┌────────
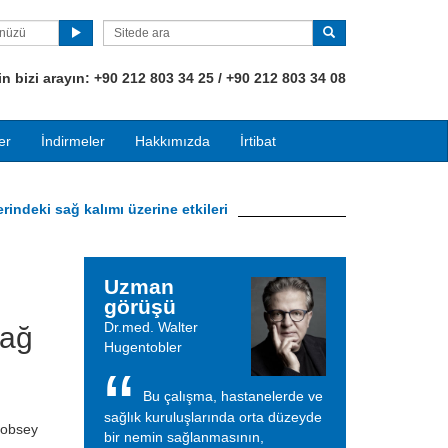
ünüzü
 bizi arayın:
+90
212 803 34 25 / +90 212 803 34 08
er
İndirmeler
Hakkımızda
İrtibat
indeki sağ kalımı üzerine etkileri
Uzman
görüşü
Dr.med. Walter
Sağ
Hugentobler
Bu çalışma, hastanelerde ve
sağlık kuruluşlarında orta düzeyde
Sobsey
bir nemin sağlanmasının,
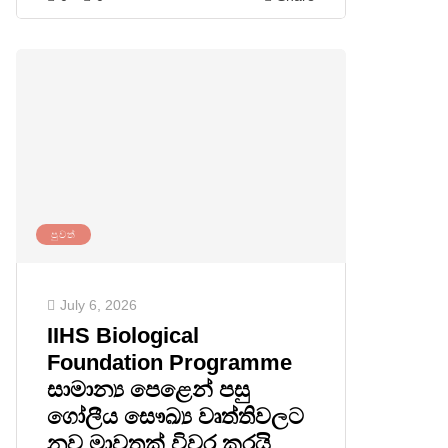
පුවත්
July 6, 2026
IIHS Biological
Foundation Programme
සාමාන්‍ය පෙළෙන් පසු
ගෝලීය සෞඛ්‍ය වෘත්තිවලට
නව මාවතක් විවර කරයි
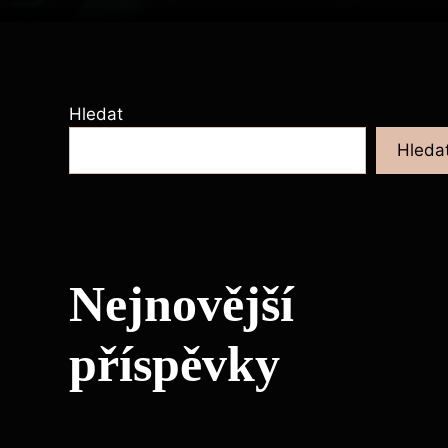
Hledat
Hleda
Nejnovější
příspěvky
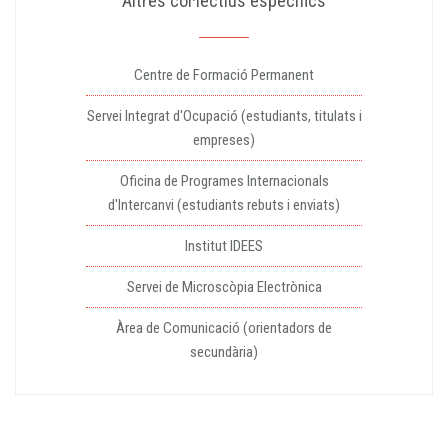
Altres col·lectius específics
Centre de Formació Permanent
Servei Integrat d'Ocupació (estudiants, titulats i
empreses)
Oficina de Programes Internacionals
d'Intercanvi (estudiants rebuts i enviats)
Institut IDEES
Servei de Microscòpia Electrònica
Àrea de Comunicació (orientadors de
secundària)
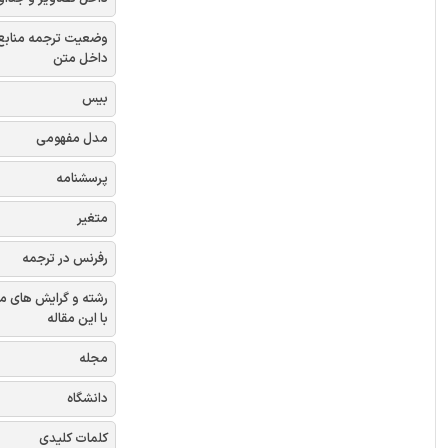
وضعیت ترجمه منابع
داخل متن
بیس
مدل مفهومی
پرسشنامه
متغیر
رفرنس در ترجمه
رشته و گرایش های م
با این مقاله
مجله
دانشگاه
کلمات کلیدی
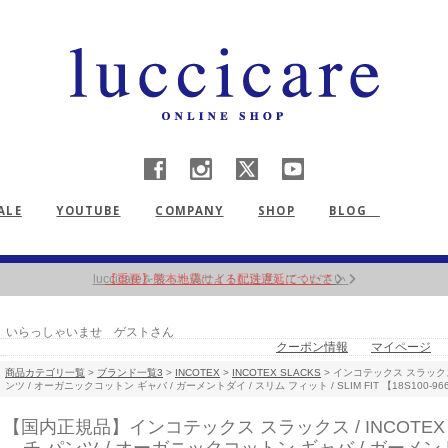
ALE
YOUTUBE
COMPANY
SHOP
BLOG
【重要】熊本地震による配送遅延について
いらっしゃいませ ゲストさん
クーポン情報
マイページ
商品カテゴリ一覧
>
ブランド一覧3
>
INCOTEX
>
INCOTEX SLACKS
> インコテックス スラックス / 
ンツ / オーガニックコットン ギャバ / ガーメントダイ / スリム フィット / SLIM FIT 【18S100-9
【国内正規品】インコテックス スラックス / INCOTEX SL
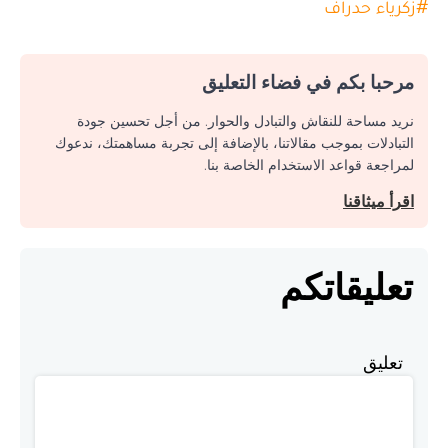
#
زكرياء حدراف
مرحبا بكم في فضاء التعليق
نريد مساحة للنقاش والتبادل والحوار. من أجل تحسين جودة
التبادلات بموجب مقالاتنا، بالإضافة إلى تجربة مساهمتك، ندعوك
لمراجعة قواعد الاستخدام الخاصة بنا.
اقرأ ميثاقنا
تعليقاتكم
تعليق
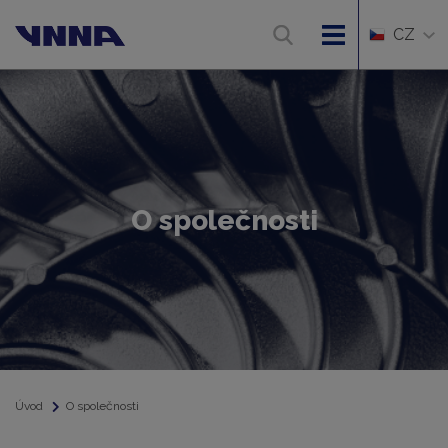
CZ
O společnosti
Úvod
O společnosti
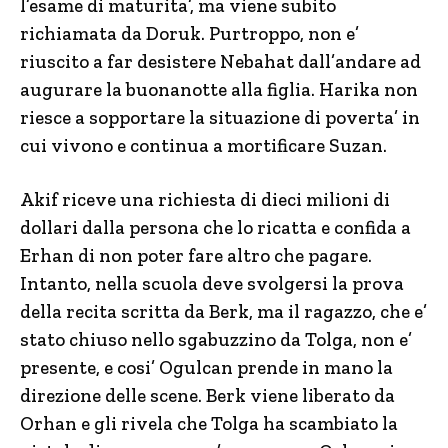
l’esame di maturita’, ma viene subito
richiamata da Doruk. Purtroppo, non e’
riuscito a far desistere Nebahat dall’andare ad
augurare la buonanotte alla figlia. Harika non
riesce a sopportare la situazione di poverta’ in
cui vivono e continua a mortificare Suzan.
Akif riceve una richiesta di dieci milioni di
dollari dalla persona che lo ricatta e confida a
Erhan di non poter fare altro che pagare.
Intanto, nella scuola deve svolgersi la prova
della recita scritta da Berk, ma il ragazzo, che e’
stato chiuso nello sgabuzzino da Tolga, non e’
presente, e cosi’ Ogulcan prende in mano la
direzione delle scene. Berk viene liberato da
Orhan e gli rivela che Tolga ha scambiato la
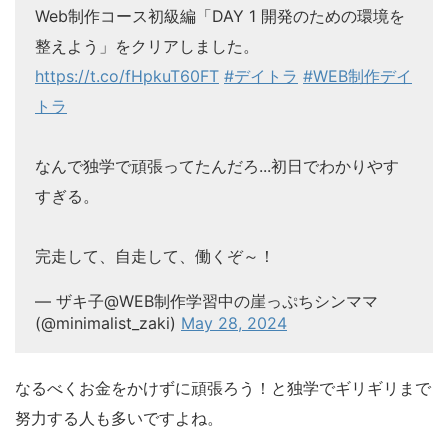
Web制作コース初級編「DAY 1 開発のための環境を
整えよう」をクリアしました。
https://t.co/fHpkuT60FT
#デイトラ
#WEB制作デイ
トラ
なんで独学で頑張ってたんだろ...初日でわかりやす
すぎる。
完走して、自走して、働くぞ～！
— ザキ子@WEB制作学習中の崖っぷちシンママ
(@minimalist_zaki)
May 28, 2024
なるべくお金をかけずに頑張ろう！と独学でギリギリまで
努力する人も多いですよね。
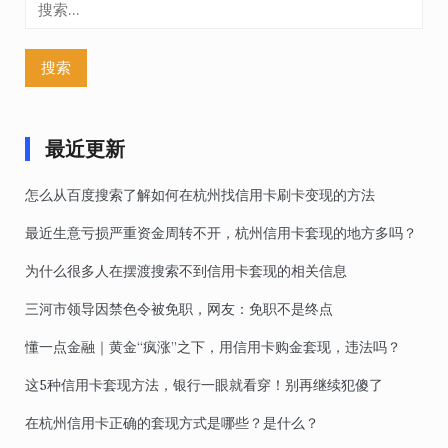
搜
索：
最近更新
怎么从百度搜索了解如何在杭州找信用卡刷卡变现的方法
最近生意亏损严重资金周转不开，杭州信用卡套现的地方多吗？
为什么很多人在摆渡搜索不到信用卡套现的相关信息
三河市领导因禁色令被免职，网友：免职不是终点
懂一点金融｜黄金“疯涨”之下，用信用卡购金套现，违法吗？
这5种信用卡套现方法，银行一眼就看穿！别再继续犯傻了
在杭州信用卡正确的套现方式是哪些？是什么？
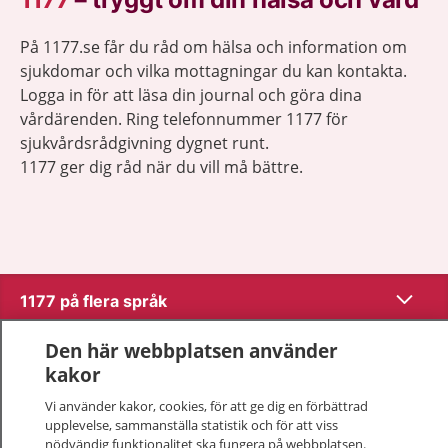
På 1177.se får du råd om hälsa och information om
sjukdomar och vilka mottagningar du kan kontakta.
Logga in för att läsa din journal och göra dina
vårdärenden. Ring telefonnummer 1177 för
sjukvårdsrådgivning dygnet runt.
1177 ger dig råd när du vill må bättre.
Visa inn
1177 på flera språk
Den här webbplatsen använder
Visa inn
Om 1177
kakor
Visa inn
Vi använder kakor, cookies, för att ge dig en förbättrad
Kontakt
upplevelse, sammanställa statistik och för att viss
nödvändig funktionalitet ska fungera på webbplatsen.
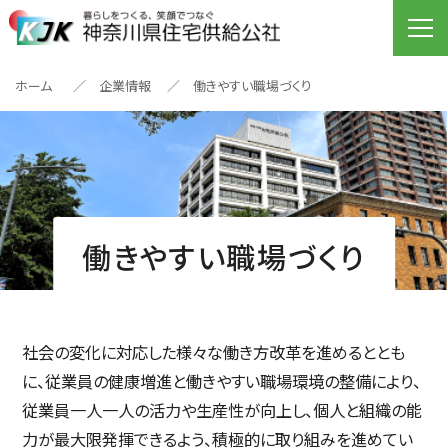
ホーム
企業情報
働きやすい職場づくり
働きやすい職場づくり
社会の変化に対応した様々な働き方改革を進めるととも
に、従業員の健康増進と働きやすい職場環境の整備により、
従業員一人一人の活力や生産性が向上し、個人と組織の能
力が最大限発揮できるよう、積極的に取り組みを進めてい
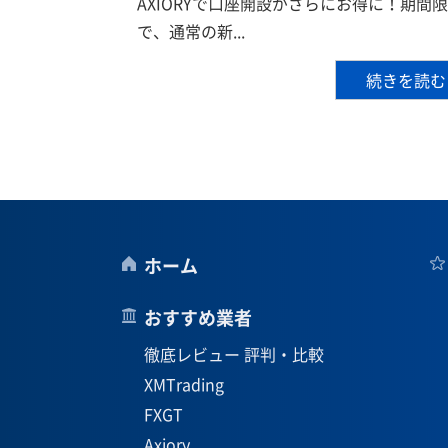
AXIORYで口座開設がさらにお得に！期間
で、通常の新...
続きを読む
ホーム
おすすめ業者
徹底レビュー 評判・比較
XMTrading
FXGT
Axiory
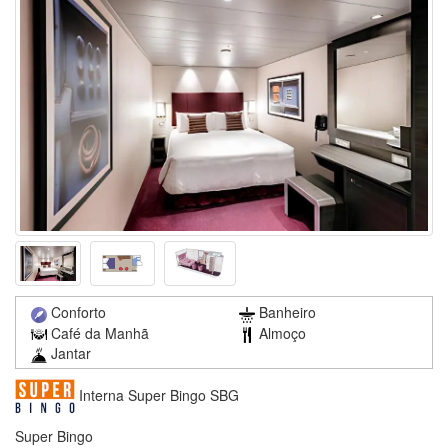
Conforto
Banheiro
Café da Manhã
Almoço
Jantar
Interna Super Bingo SBG
Super Bingo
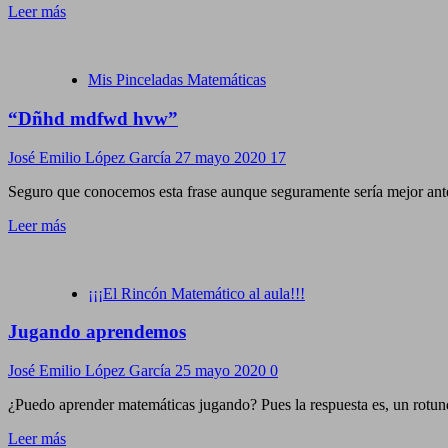
Leer más
Mis Pinceladas Matemáticas
“Dñhd mdfwd hvw”
José Emilio López García
27 mayo 2020
17
Seguro que conocemos esta frase aunque seguramente sería mejor antes
Leer más
¡¡¡El Rincón Matemático al aula!!!
Jugando aprendemos
José Emilio López García
25 mayo 2020
0
¿Puedo aprender matemáticas jugando? Pues la respuesta es, un rotund
Leer más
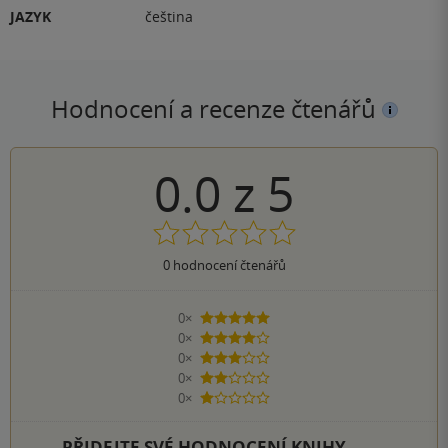
JAZYK
čeština
Hodnocení a recenze čtenářů
0.0
z
5
0
hodnocení čtenářů
0×
5 hvězdiček
0×
4 hvězdičky
0×
3 hvězdičky
0×
2 hvězdičky
0×
1 hvezdička
PŘIDEJTE SVÉ HODNOCENÍ KNIHY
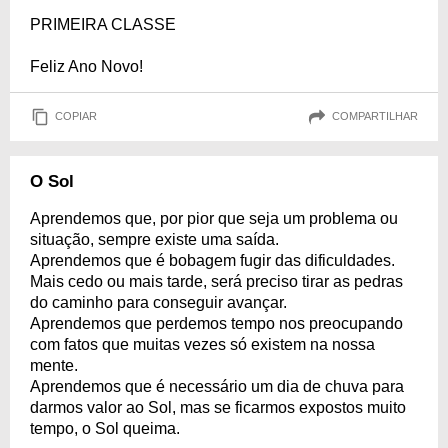
PRIMEIRA CLASSE
Feliz Ano Novo!
COPIAR
COMPARTILHAR
O Sol
Aprendemos que, por pior que seja um problema ou
situação, sempre existe uma saída.
Aprendemos que é bobagem fugir das dificuldades.
Mais cedo ou mais tarde, será preciso tirar as pedras
do caminho para conseguir avançar.
Aprendemos que perdemos tempo nos preocupando
com fatos que muitas vezes só existem na nossa
mente.
Aprendemos que é necessário um dia de chuva para
darmos valor ao Sol, mas se ficarmos expostos muito
tempo, o Sol queima.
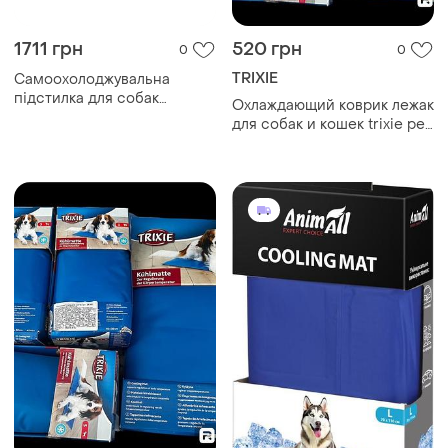
1711 грн
520 грн
0
0
TRIXIE
Самоохолоджувальна
підстилка для собак
Охлаждающий коврик лежак
охолоджувальний килимок
для собак и кошек trixie pet
для тварин 50*40
cool mat 50/40 см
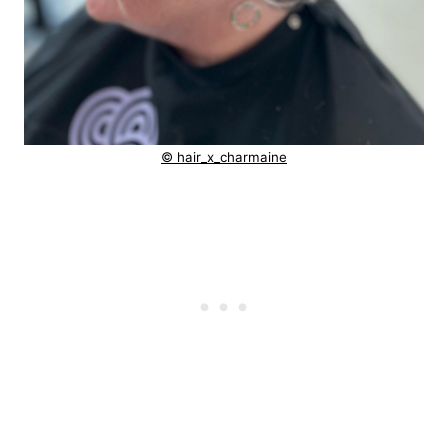
© hair_x_charmaine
└────────
◆ Work task
Repeat the listing above word for word. Do not include the pictures.

◆ Response to this task
ünüzü
 bizi arayın:
+90
212 803 34 25 / +90 212 803 34 08
er
İndirmeler
Hakkımızda
İrtibat
indeki sağ kalımı üzerine etkileri
Uzman
görüşü
Dr.med. Walter
Sağ
Hugentobler
Bu çalışma, hastanelerde ve
sağlık kuruluşlarında orta düzeyde
Sobsey
bir nemin sağlanmasının,
පුවත්
July 6, 2026
IIHS Biological
Foundation Programme
සාමාන්‍ය පෙළෙන් පසු
ගෝලීය සෞඛ්‍ය වෘත්තිවලට
නව මාවතක් විවර කරයි
Hledat
Hleda
Nejnovější
příspěvky
Altres col·lectius específics
Centre de Formació Permanent
Servei Integrat d'Ocupació (estudiants, titulats i
empreses)
Oficina de Programes Internacionals
d'Intercanvi (estudiants rebuts i enviats)
Institut IDEES
Servei de Microscòpia Electrònica
Àrea de Comunicació (orientadors de
secundària)
وضعیت ترجمه منابع
داخل متن
بیس
مدل مفهومی
پرسشنامه
متغیر
رفرنس در ترجمه
رشته و گرایش های م
با این مقاله
مجله
دانشگاه
کلمات کلیدی
ALE
YOUTUBE
COMPANY
SHOP
BLOG
【重要】熊本地震による配送遅延について
いらっしゃいませ ゲストさん
クーポン情報
マイページ
商品カテゴリ一覧
>
ブランド一覧3
>
INCOTEX
>
INCOTEX SLACKS
> インコテックス スラックス / 
ンツ / オーガニックコットン ギャバ / ガーメントダイ / スリム フィット / SLIM FIT 【18S100-9
【国内正規品】インコテックス スラックス / INCOTEX SL
#
زكرياء حدراف
مرحبا بكم في فضاء التعليق
نريد مساحة للنقاش والتبادل والحوار. من أجل تحسين جودة
التبادلات بموجب مقالاتنا، بالإضافة إلى تجربة مساهمتك، ندعوك
لمراجعة قواعد الاستخدام الخاصة بنا.
اقرأ ميثاقنا
تعليقاتكم
تعليق
CZ
O společnosti
Úvod
O společnosti
l’esame di maturita’, ma viene subito
richiamata da Doruk. Purtroppo, non e’
riuscito a far desistere Nebahat dall’andare ad
augurare la buonanotte alla figlia. Harika non
riesce a sopportare la situazione di poverta’ in
cui vivono e continua a mortificare Suzan.
Akif riceve una richiesta di dieci milioni di
dollari dalla persona che lo ricatta e confida a
Erhan di non poter fare altro che pagare.
Intanto, nella scuola deve svolgersi la prova
della recita scritta da Berk, ma il ragazzo, che e’
stato chiuso nello sgabuzzino da Tolga, non e’
presente, e cosi’ Ogulcan prende in mano la
direzione delle scene. Berk viene liberato da
Orhan e gli rivela che Tolga ha scambiato la
Web制作コース初級編「DAY 1 開発のための環境を
整えよう」をクリアしました。
https://t.co/fHpkuT60FT
#デイトラ
#WEB制作デイ
トラ
なんで独学で頑張ってたんだろ...初日でわかりやす
すぎる。
完走して、自走して、働くぞ～！
— ザキ子@WEB制作学習中の崖っぷちシンママ
(@minimalist_zaki)
May 28, 2024
なるべくお金をかけずに頑張ろう！と独学でギリギリまで
努力する人も多いですよね。
搜
索：
最近更新
怎么从百度搜索了解如何在杭州找信用卡刷卡变现的方法
最近生意亏损严重资金周转不开，杭州信用卡套现的地方多吗？
为什么很多人在摆渡搜索不到信用卡套现的相关信息
三河市领导因禁色令被免职，网友：免职不是终点
懂一点金融｜黄金“疯涨”之下，用信用卡购金套现，违法吗？
这5种信用卡套现方法，银行一眼就看穿！别再继续犯傻了
在杭州信用卡正确的套现方式是哪些？是什么？
På 1177.se får du råd om hälsa och information om
sjukdomar och vilka mottagningar du kan kontakta.
Logga in för att läsa din journal och göra dina
vårdärenden. Ring telefonnummer 1177 för
sjukvårdsrådgivning dygnet runt.
1177 ger dig råd när du vill må bättre.
Visa inn
1177 på flera språk
Den här webbplatsen använder
Visa inn
Om 1177
kakor
Visa inn
Vi använder kakor, cookies, för att ge dig en förbättrad
Kontakt
upplevelse, sammanställa statistik och för att viss
nödvändig funktionalitet ska fungera på webbplatsen.
ホーム
企業情報
働きやすい職場づくり
働きやすい職場づくり
社会の変化に対応した様々な働き方改革を進めるととも
に、従業員の健康増進と働きやすい職場環境の整備により、
従業員一人一人の活力や生産性が向上し、個人と組織の能
力が最大限発揮できるよう、積極的に取り組みを進めてい
AXIORYで口座開設がさらにお得に！期間
で、通常の新...
続きを読む
ホーム
おすすめ業者
徹底レビュー 評判・比較
XMTrading
FXGT
Axiory
Conforto
Banheiro
Café da Manhã
Almoço
Jantar
Interna Super Bingo SBG
Super Bingo
Leer más
Mis Pinceladas Matemáticas
“Dñhd mdfwd hvw”
José Emilio López García
27 mayo 2020
17
Seguro que conocemos esta frase aunque seguramente sería mejor antes
Leer más
¡¡¡El Rincón Matemático al aula!!!
Jugando aprendemos
José Emilio López García
25 mayo 2020
0
¿Puedo aprender matemáticas jugando? Pues la respuesta es, un rotund
Leer más
JAZYK
čeština
Hodnocení a recenze čtenářů
0.0
z
5
0
hodnocení čtenářů
0×
5 hvězdiček
0×
4 hvězdičky
0×
3 hvězdičky
0×
2 hvězdičky
0×
1 hvezdička
PŘIDEJTE SVÉ HODNOCENÍ KNIHY
PRIMEIRA CLASSE
Feliz Ano Novo!
COPIAR
COMPARTILHAR
O Sol
Aprendemos que, por pior que seja um problema ou
situação, sempre existe uma saída.
Aprendemos que é bobagem fugir das dificuldades.
Mais cedo ou mais tarde, será preciso tirar as pedras
do caminho para conseguir avançar.
Aprendemos que perdemos tempo nos preocupando
com fatos que muitas vezes só existem na nossa
mente.
Aprendemos que é necessário um dia de chuva para
darmos valor ao Sol, mas se ficarmos expostos muito
tempo, o Sol queima.
1711 грн
520 грн
0
0
TRIXIE
Самоохолоджувальна
підстилка для собак
Охлаждающий коврик лежак
охолоджувальний килимок
для собак и кошек trixie pet
для тварин 50*40
cool mat 50/40 см
© hair_x_charmaine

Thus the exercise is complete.